# Task to carry out
Your output should be the complete listing, word for word, with no pictures in it.

# Data provided
════════

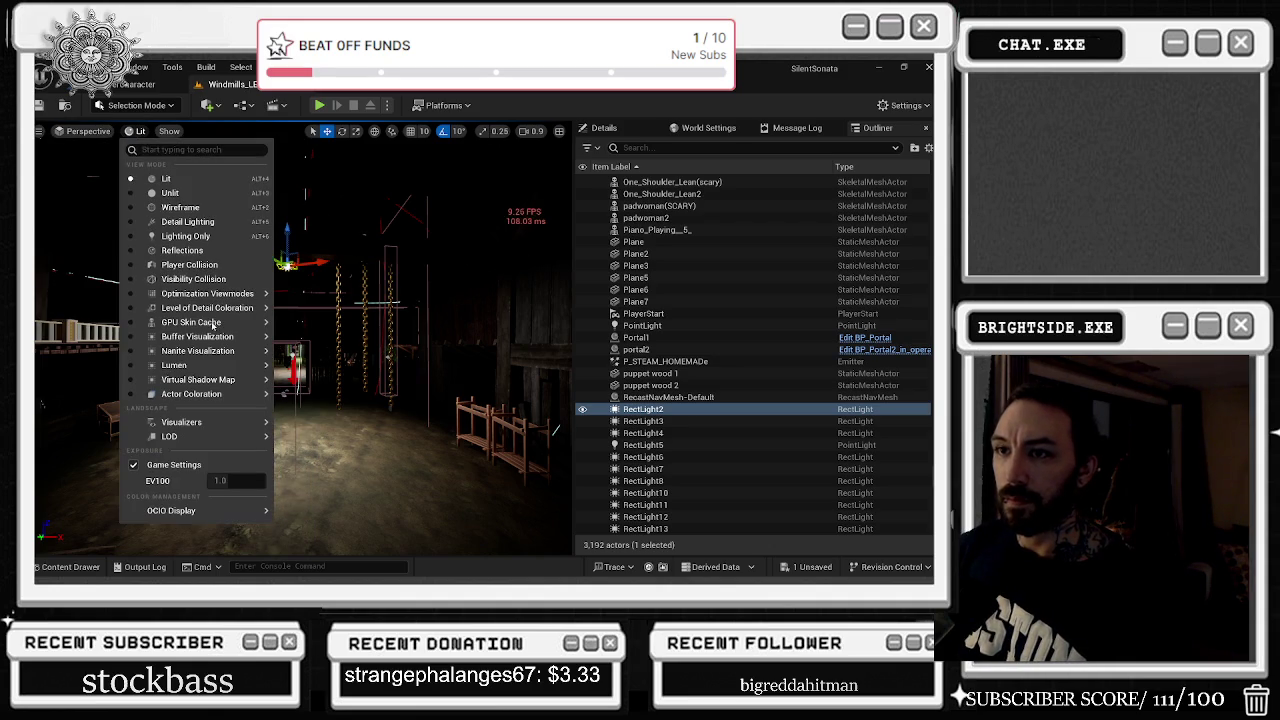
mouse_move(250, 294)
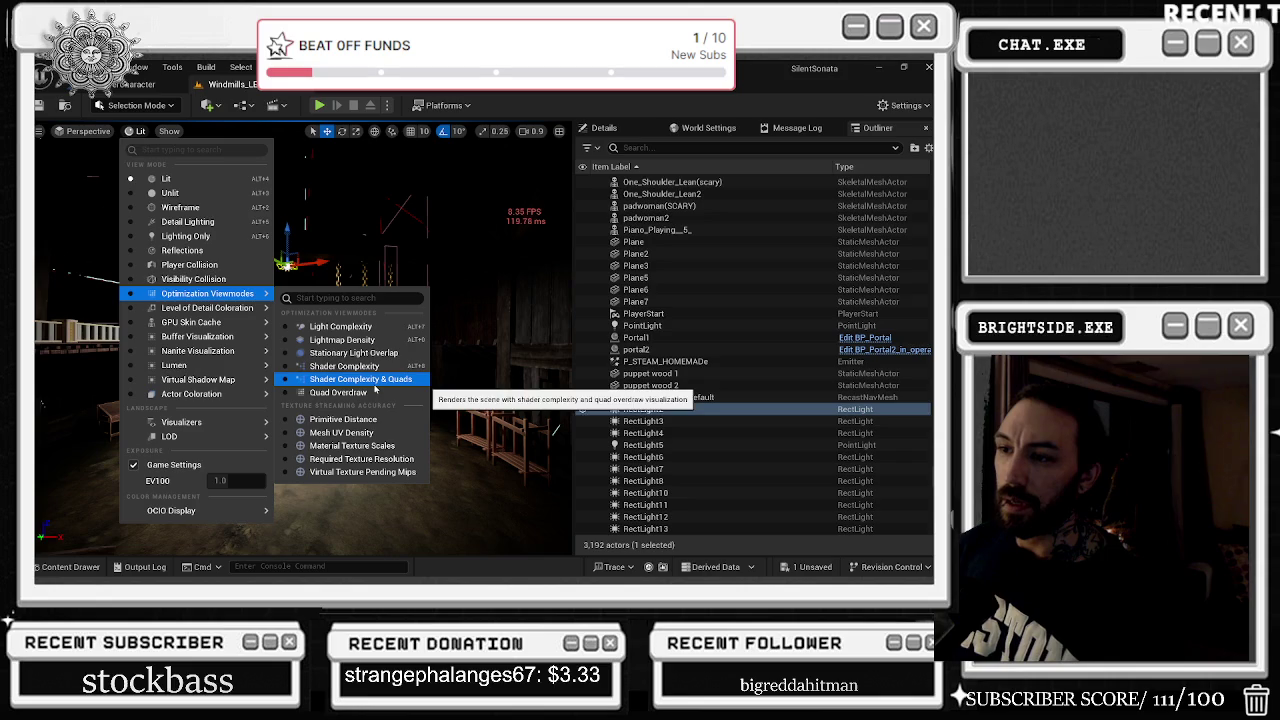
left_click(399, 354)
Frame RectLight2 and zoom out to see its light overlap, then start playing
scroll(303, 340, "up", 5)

════════

# Solution for this task
mouse_move(250, 294)
left_click(399, 354)
Frame RectLight2 and zoom out to see its light overlap, then start playing
scroll(303, 340, "up", 5)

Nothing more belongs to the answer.